Deputy Prime Minister Vuong Dinh Hue signed Decision No.1232/QD-TTg on August 17, approving the state stake divestment for state-owned enterprises (SOEs) and corporations in 2017-2020, with Vietnam Airports Corporation (ACV) and the flag carrier Vietnam Airlines (VNA) both named among the many in line for divestment.
ACV will have to sell off 20 per cent of its state stake in 2018 and 10.4 per cent in 2019, while VNA will have to sell 35.16 per cent in 2019, thus cutting state ownership in the firms to 65 per cent and 51 per cent, respectively.
“The divestment will be a good chance for foreign investors to join the local aviation market. Many foreign investors are interested in acquiring stake in the firms,” Deputy Transport Minister Le Dinh Tho told VIR.
According to Thomas Treutler, partner and managing director of Tilleke & Gibbins Consultants Limited, foreign investors will certainly be interested in investing in well-established airlines. Travel to Vietnam for business and tourism will continue to rise, as will outbound travel for Vietnamese businesses reaching out internationally to investors and Vietnamese citizens travelling internationally for tourism.
“Domestic travel within the country is also booming, with more affordability. Thus, it certainly has the potential for continued development and can be a lucrative investment,” Treutler said.
ACV and VNA are quite appealing to foreign investors, both having demonstrated solid performance in 2016.
ACV – the operator of 22 airports across the country – made a net revenue of VND13.4 trillion ($609 million) last year, up 23 per cent on-year, while its pre-tax profits rose 58 per cent on-year to over VND4 trillion ($181.8 million).
VNA – which holds a 42 per cent market share in the domestic airline sector – reaped consolidated revenue of VND76 trillion ($3.45 billion) last year, up 10 per cent on-year. It also achieved record-high consolidated pre-tax profits, raking in VND2.5 trillion ($113.6 million), up 140 per cent on-year.

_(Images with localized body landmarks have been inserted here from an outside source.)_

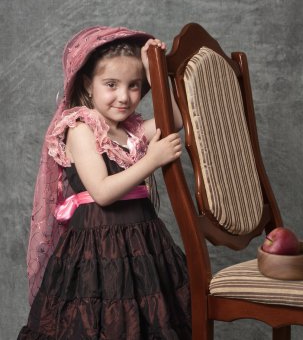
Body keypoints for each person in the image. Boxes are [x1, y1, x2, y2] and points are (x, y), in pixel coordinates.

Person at [18, 26, 191, 339]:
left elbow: (177, 119)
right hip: (97, 250)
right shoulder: (80, 128)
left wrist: (156, 74)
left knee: (150, 323)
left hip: (144, 245)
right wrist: (151, 160)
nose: (124, 96)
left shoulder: (131, 130)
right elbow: (102, 192)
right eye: (111, 84)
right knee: (106, 324)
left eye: (135, 86)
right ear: (88, 83)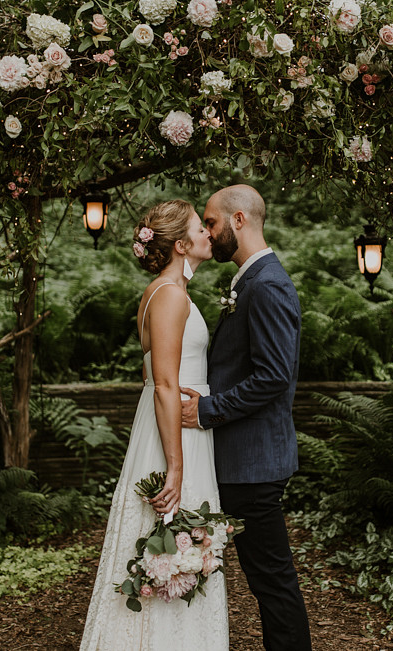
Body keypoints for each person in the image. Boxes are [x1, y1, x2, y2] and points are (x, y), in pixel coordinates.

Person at [80, 199, 228, 650]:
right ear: (182, 245)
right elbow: (163, 383)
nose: (208, 233)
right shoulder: (169, 294)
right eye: (200, 229)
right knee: (168, 539)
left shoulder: (165, 291)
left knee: (176, 546)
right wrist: (176, 466)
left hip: (179, 427)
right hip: (174, 435)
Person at [180, 185, 313, 651]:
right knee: (267, 580)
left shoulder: (268, 285)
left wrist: (207, 410)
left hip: (254, 463)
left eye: (212, 222)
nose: (209, 233)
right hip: (241, 460)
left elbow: (274, 376)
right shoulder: (249, 281)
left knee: (273, 582)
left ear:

The two groups are also planning ambitious future investments to increase operational efficiency. Specifically, the Hanoi-based carrier has decided to invest a large sum to increase its fleet from 93 to 120 aircraft by 2020. It is also set on maintaining its annual growth of 16.1 per cent during the next three years.

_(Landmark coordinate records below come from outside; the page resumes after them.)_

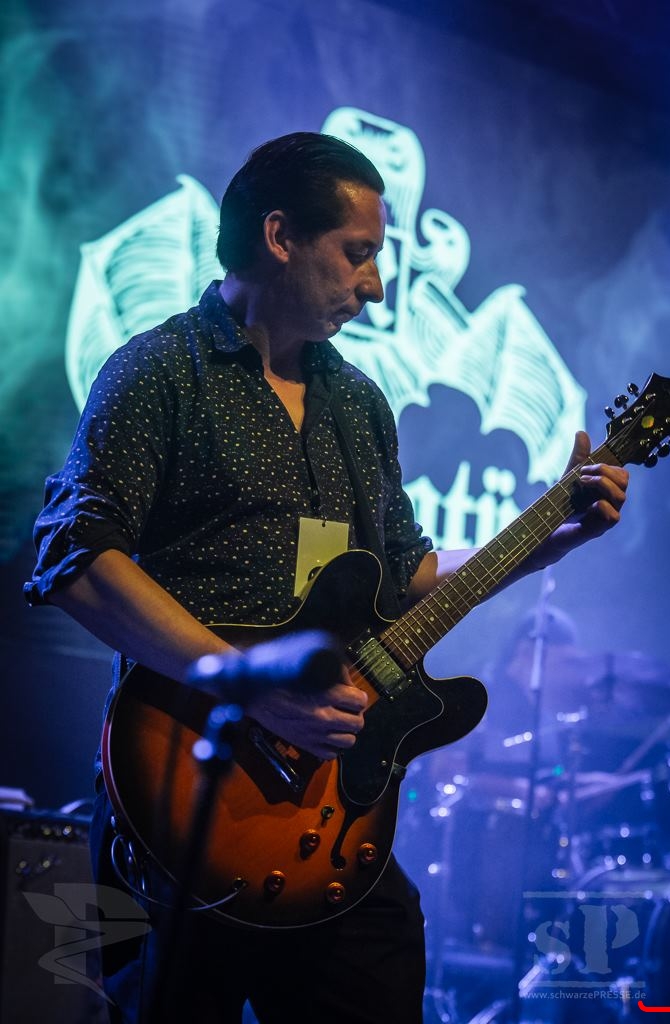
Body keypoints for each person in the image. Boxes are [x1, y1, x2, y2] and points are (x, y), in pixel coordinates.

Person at [24, 132, 629, 1024]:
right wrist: (246, 685)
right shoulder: (160, 371)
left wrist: (549, 536)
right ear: (279, 236)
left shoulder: (357, 402)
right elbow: (74, 558)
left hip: (329, 818)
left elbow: (408, 572)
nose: (375, 284)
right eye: (358, 253)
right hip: (188, 802)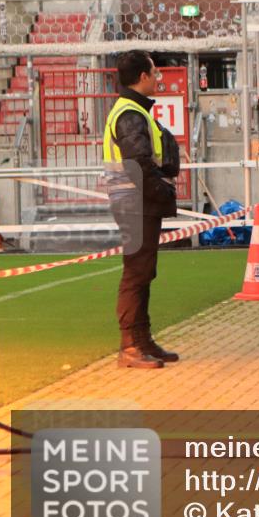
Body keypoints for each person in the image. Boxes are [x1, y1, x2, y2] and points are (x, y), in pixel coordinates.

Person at [103, 50, 181, 369]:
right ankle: (130, 346)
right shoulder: (130, 114)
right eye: (155, 72)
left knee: (144, 271)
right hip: (136, 202)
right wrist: (162, 191)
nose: (159, 78)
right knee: (137, 273)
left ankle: (142, 340)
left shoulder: (134, 111)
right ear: (143, 77)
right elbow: (138, 162)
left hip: (138, 201)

The robust performance and future potential of the aviation industry has made it very attractive to foreign investors compared to other forms of transportation.
According to the Civil Aviation Administration of Vietnam (CAAV), Vietnam’s aviation industry, which contributes $6 billion to the country’s GDP annually, grew 29 per cent on-year in terms of passengers in 2016.
In addition, Vietnam’s passenger:population ratio is less than 1:1, compared to rates of 4:1 or 5:1 in more developed markets like Singapore, Hong Kong, and the US. Thus there is plenty of room for future growth.
“Foreign investors often target large-scale firms and firms that are in the same business field as they are. VNA and ACV are good examples of past targets,” said another senior official in the Ministry of Transport.
In 2016, the stake sales by VNA and ACV were among the hottest in the aviation industry, as many multi-national corporations lined up to take part in the auctions.
Paris Aéroport, which manages 37 airports, outbid rivals including Singapore’s Changi Airport International, and Japanese investors Taisei and JATCO to become ACV’s strategic foreign investor.
Also last year, VNA gained a valuable partner when ANA Holdings – Japan’s largest airline – bought an 8.8 per cent stake in the state-owned firm for VND2.38 trillion ($108 million).